Reporters Without Borders (RSF) World Press Freedom Index is ranking the performance of 180 countries considering a range of criteria that include media pluralism and independence, respect for the safety and freedom of journalists, and the legislative, institutional and infrastructural environment in which the media operate.
Among big countries, France ranks 38th (up one place), United States – 49th (down three places), Japan 61st (down two places), Brazil 99 (up 12 places),Russia 152 (down four places), Iran 173rd (unchanged) and China 176th (down one place).
The Index highlights a worldwide decline in freedom of information in 2014. Beset by wars, the growing threat from non-state operatives, violence during demonstrations and the economic crisis, media freedom is in retreat on all five continents.
There was a drastic decline in freedom of information in 2014. Two-thirds of the 180 countries surveyed for the 2015 World Press Freedom Index performed less well than in the previous year. The annual global indicator, which measures the overall level of violations of freedom of information in 180 countries year by year, has risen to 3,719, an 8 percent increase over 2014 and almost 10 percent compared with 2013. The decline affected all continents.
The European Union-Balkans region is in the lead by far, but nonetheless recorded the biggest fall between the 2014 and 2015 editions. This disturbing trend reflects a two-fold phenomenon: the excesses of some member countries on the one hand and the inability of EU mechanisms to contain them on the other. The region that is bottom of the freedom of information list, North Africa and the Middle East, this year once again contained information “black holes”. Comprising entire regions, these are controlled by non-state groups in which independent information simply does not exist.
Reporters Without Borders is the largest press freedom organization in the world with almost 30 years of experience.

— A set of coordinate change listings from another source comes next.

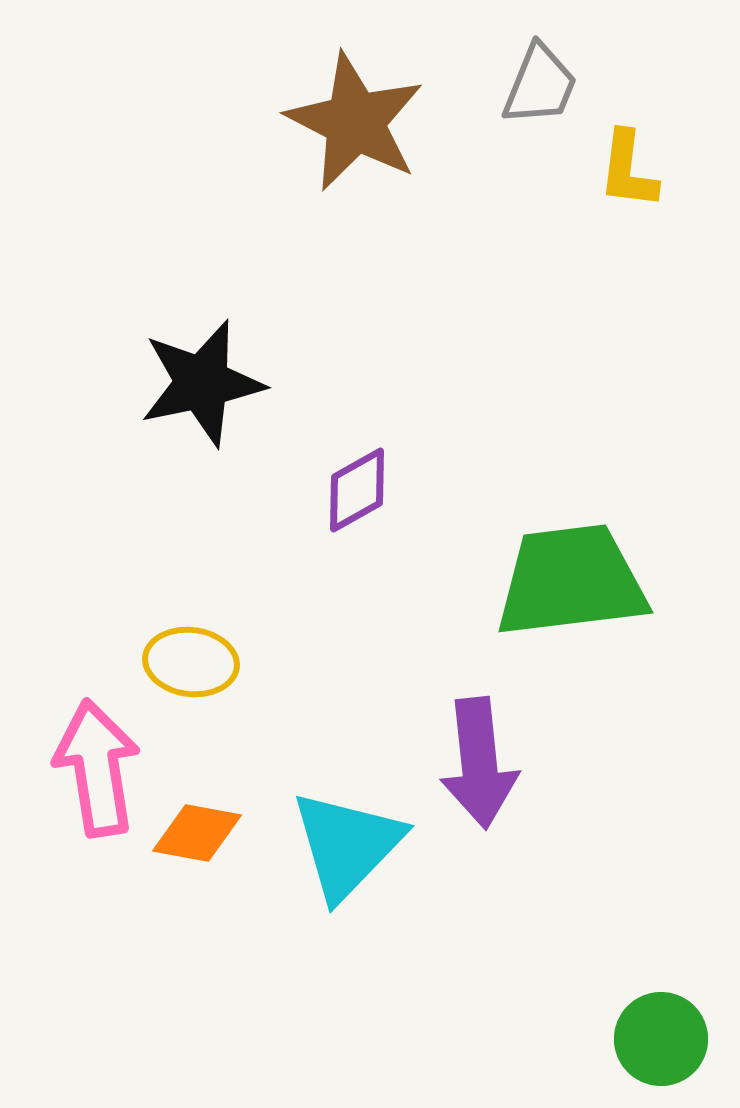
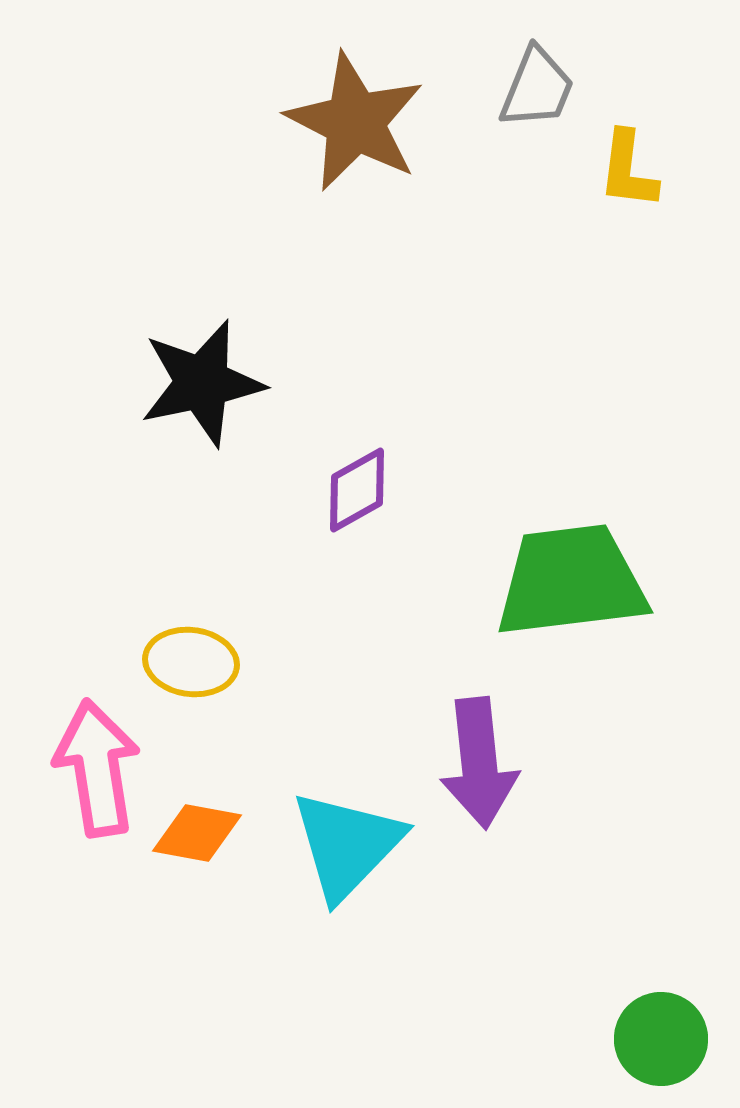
gray trapezoid: moved 3 px left, 3 px down
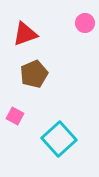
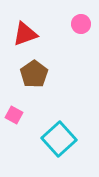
pink circle: moved 4 px left, 1 px down
brown pentagon: rotated 12 degrees counterclockwise
pink square: moved 1 px left, 1 px up
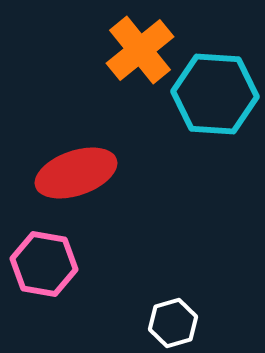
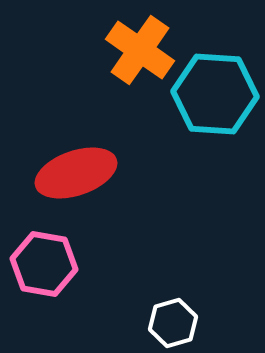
orange cross: rotated 16 degrees counterclockwise
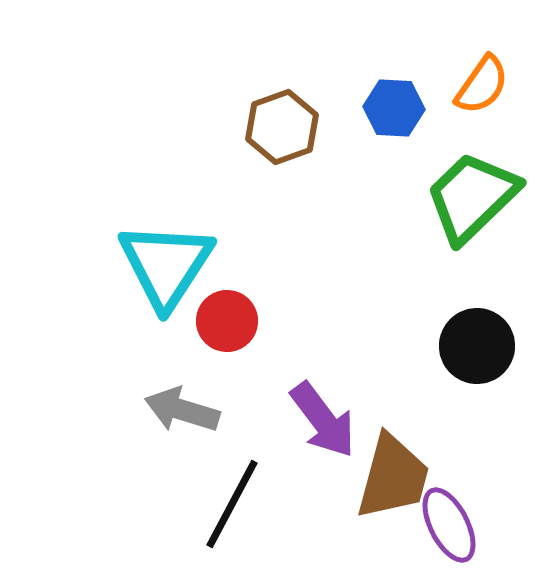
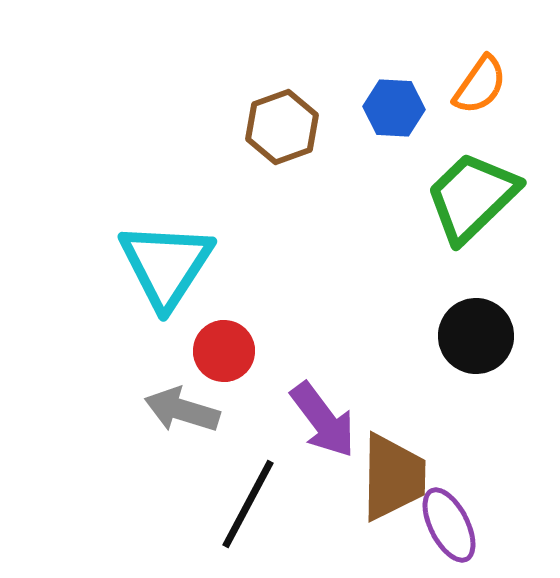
orange semicircle: moved 2 px left
red circle: moved 3 px left, 30 px down
black circle: moved 1 px left, 10 px up
brown trapezoid: rotated 14 degrees counterclockwise
black line: moved 16 px right
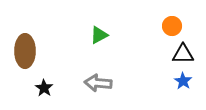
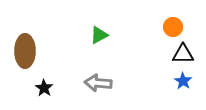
orange circle: moved 1 px right, 1 px down
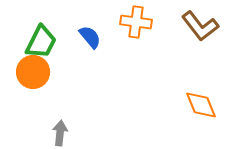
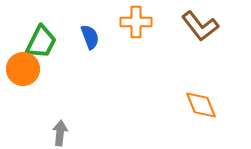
orange cross: rotated 8 degrees counterclockwise
blue semicircle: rotated 20 degrees clockwise
orange circle: moved 10 px left, 3 px up
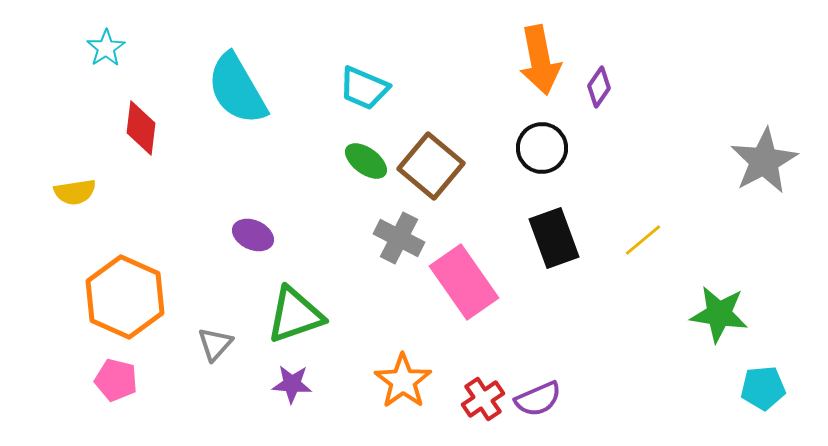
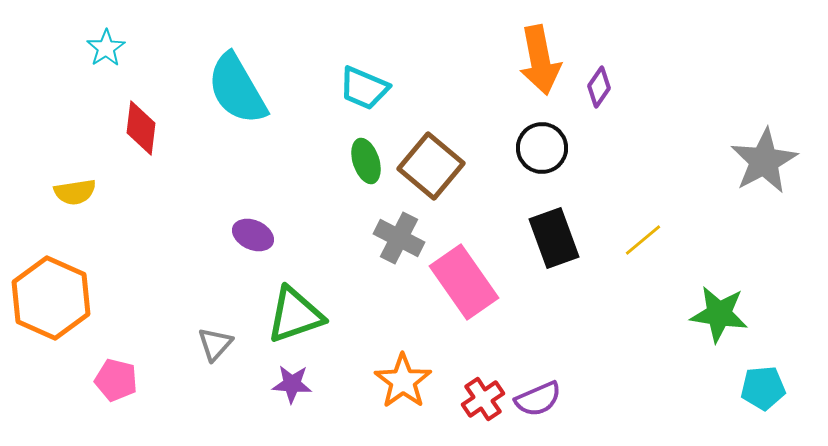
green ellipse: rotated 36 degrees clockwise
orange hexagon: moved 74 px left, 1 px down
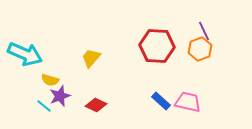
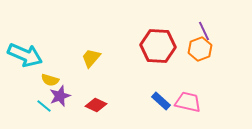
red hexagon: moved 1 px right
cyan arrow: moved 1 px down
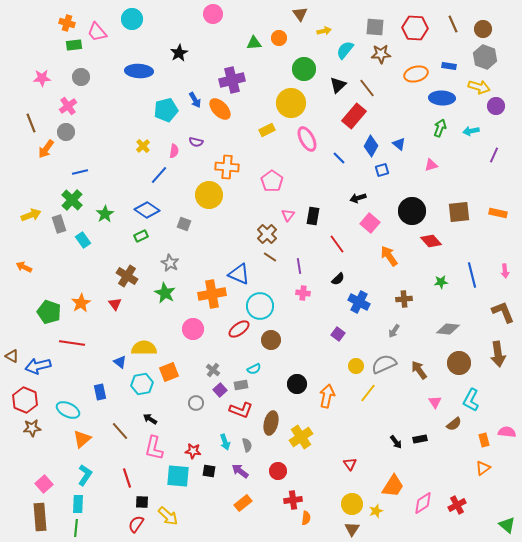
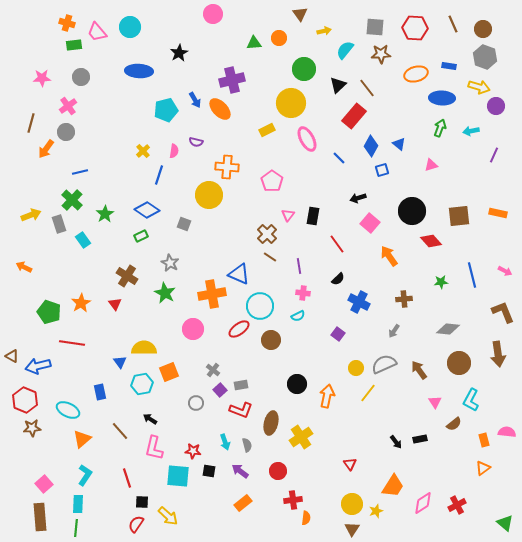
cyan circle at (132, 19): moved 2 px left, 8 px down
brown line at (31, 123): rotated 36 degrees clockwise
yellow cross at (143, 146): moved 5 px down
blue line at (159, 175): rotated 24 degrees counterclockwise
brown square at (459, 212): moved 4 px down
pink arrow at (505, 271): rotated 56 degrees counterclockwise
blue triangle at (120, 362): rotated 16 degrees clockwise
yellow circle at (356, 366): moved 2 px down
cyan semicircle at (254, 369): moved 44 px right, 53 px up
green triangle at (507, 525): moved 2 px left, 2 px up
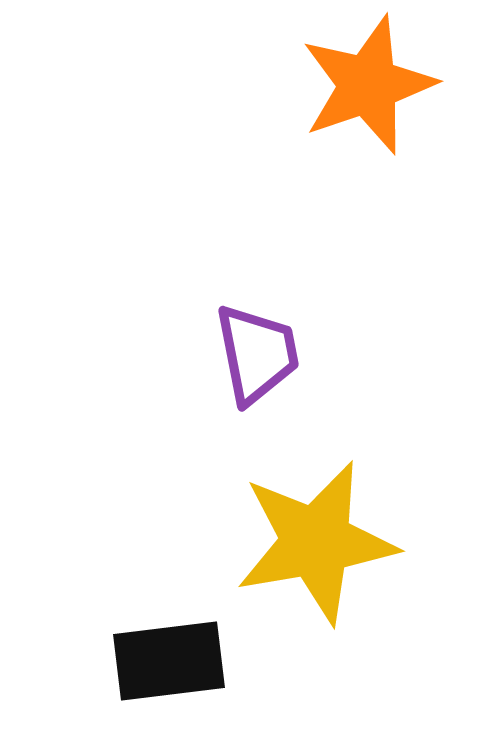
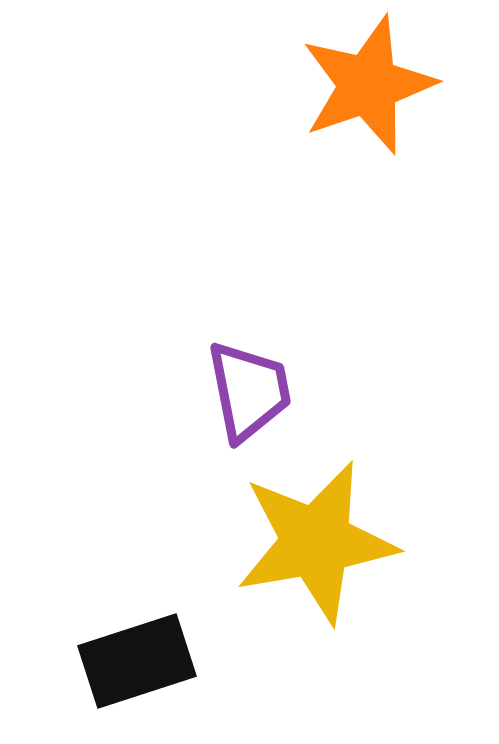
purple trapezoid: moved 8 px left, 37 px down
black rectangle: moved 32 px left; rotated 11 degrees counterclockwise
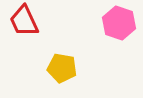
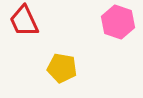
pink hexagon: moved 1 px left, 1 px up
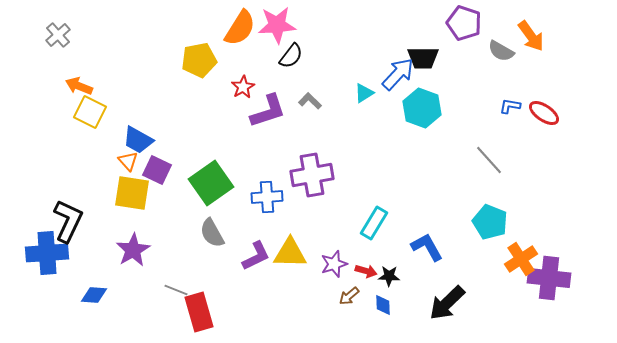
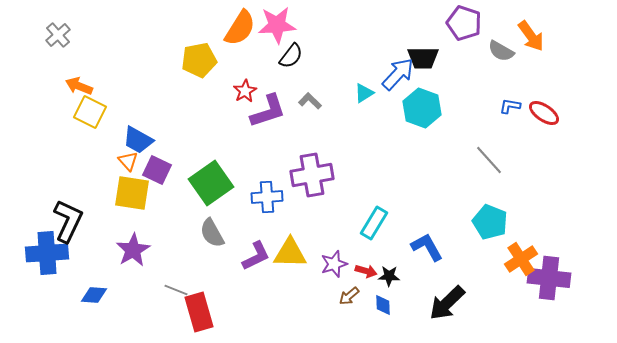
red star at (243, 87): moved 2 px right, 4 px down
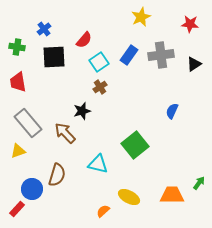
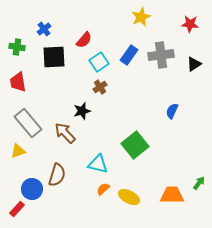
orange semicircle: moved 22 px up
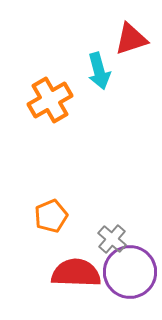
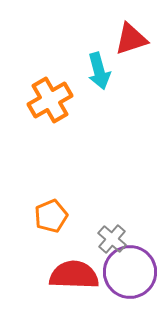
red semicircle: moved 2 px left, 2 px down
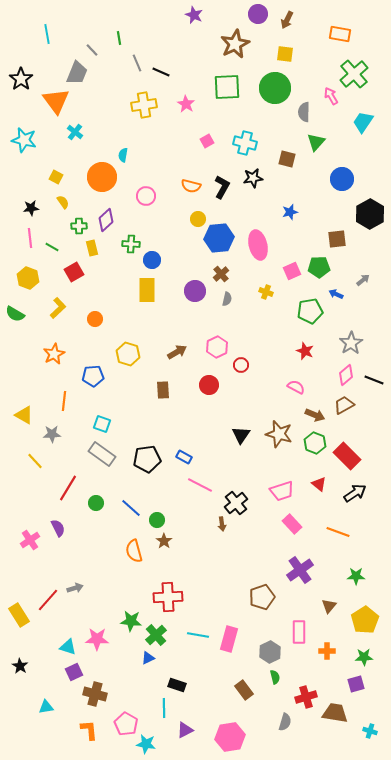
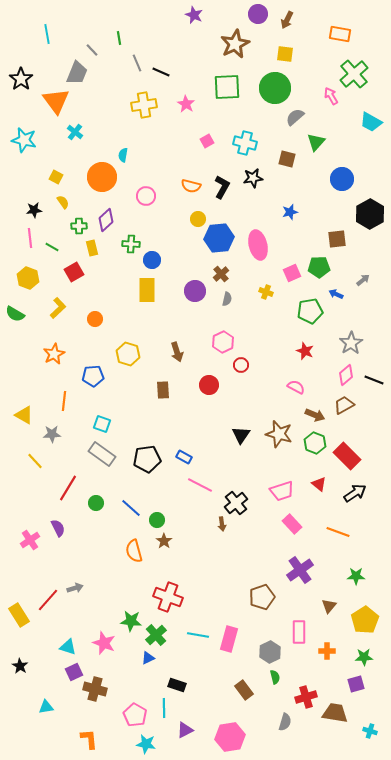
gray semicircle at (304, 112): moved 9 px left, 5 px down; rotated 48 degrees clockwise
cyan trapezoid at (363, 122): moved 8 px right; rotated 95 degrees counterclockwise
black star at (31, 208): moved 3 px right, 2 px down
pink square at (292, 271): moved 2 px down
pink hexagon at (217, 347): moved 6 px right, 5 px up
brown arrow at (177, 352): rotated 102 degrees clockwise
red cross at (168, 597): rotated 24 degrees clockwise
pink star at (97, 639): moved 7 px right, 4 px down; rotated 20 degrees clockwise
brown cross at (95, 694): moved 5 px up
pink pentagon at (126, 724): moved 9 px right, 9 px up
orange L-shape at (89, 730): moved 9 px down
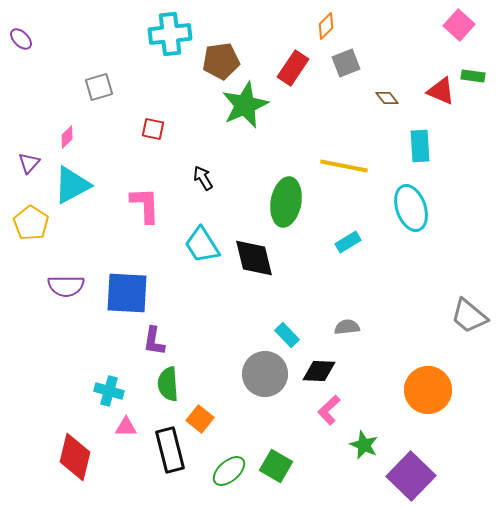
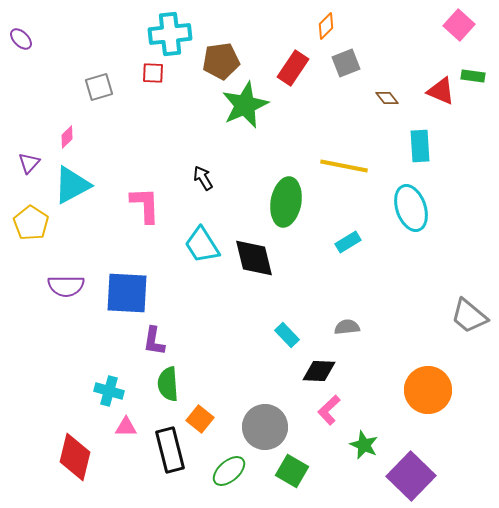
red square at (153, 129): moved 56 px up; rotated 10 degrees counterclockwise
gray circle at (265, 374): moved 53 px down
green square at (276, 466): moved 16 px right, 5 px down
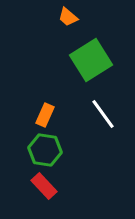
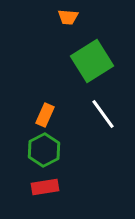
orange trapezoid: rotated 35 degrees counterclockwise
green square: moved 1 px right, 1 px down
green hexagon: moved 1 px left; rotated 24 degrees clockwise
red rectangle: moved 1 px right, 1 px down; rotated 56 degrees counterclockwise
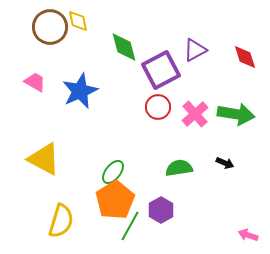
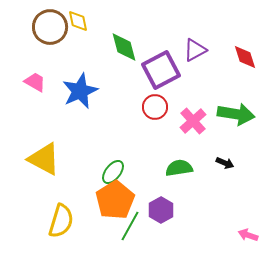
red circle: moved 3 px left
pink cross: moved 2 px left, 7 px down
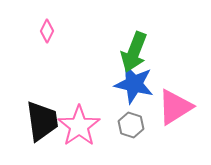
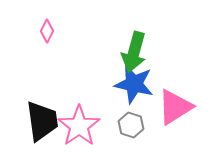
green arrow: rotated 6 degrees counterclockwise
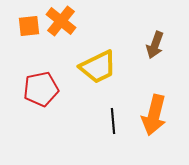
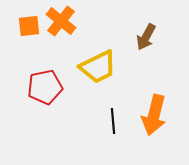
brown arrow: moved 9 px left, 8 px up; rotated 8 degrees clockwise
red pentagon: moved 4 px right, 2 px up
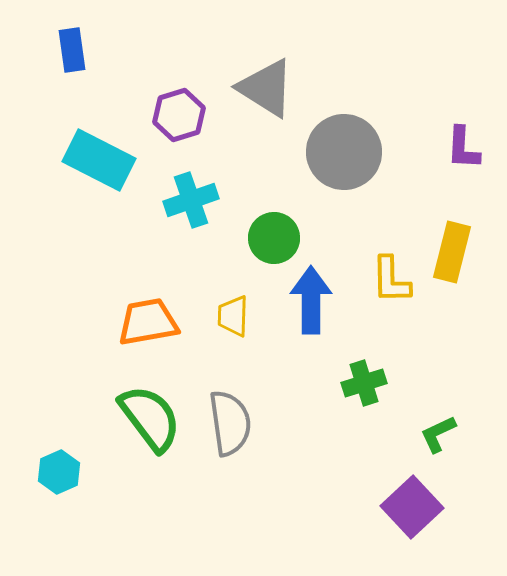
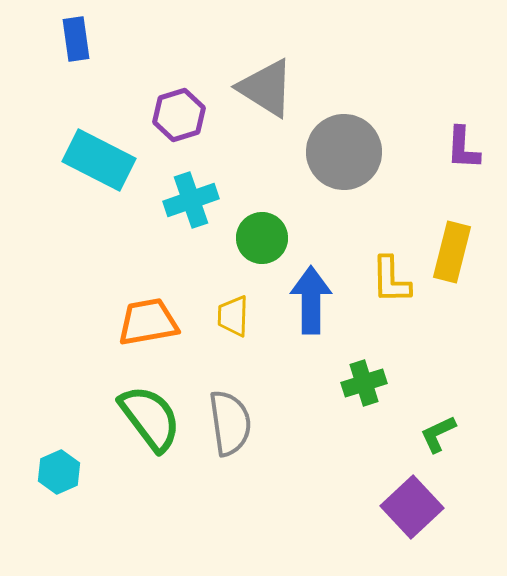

Thanks to its unique global network of 150 local correspondents investigating in 130 countries, 12 national offices (Austria, Belgium, Finland, France, Germany, Italy, Libya, Spain, Sweden, Switzerland, Tunisia, USA) and a consultative status at the United Nations and UNESCO, Reporters Without Borders is able to have a global impact by gathering and providing on the ground intelligence, conducting cybersecurity workshops, and defending and assisting news providers all around the world.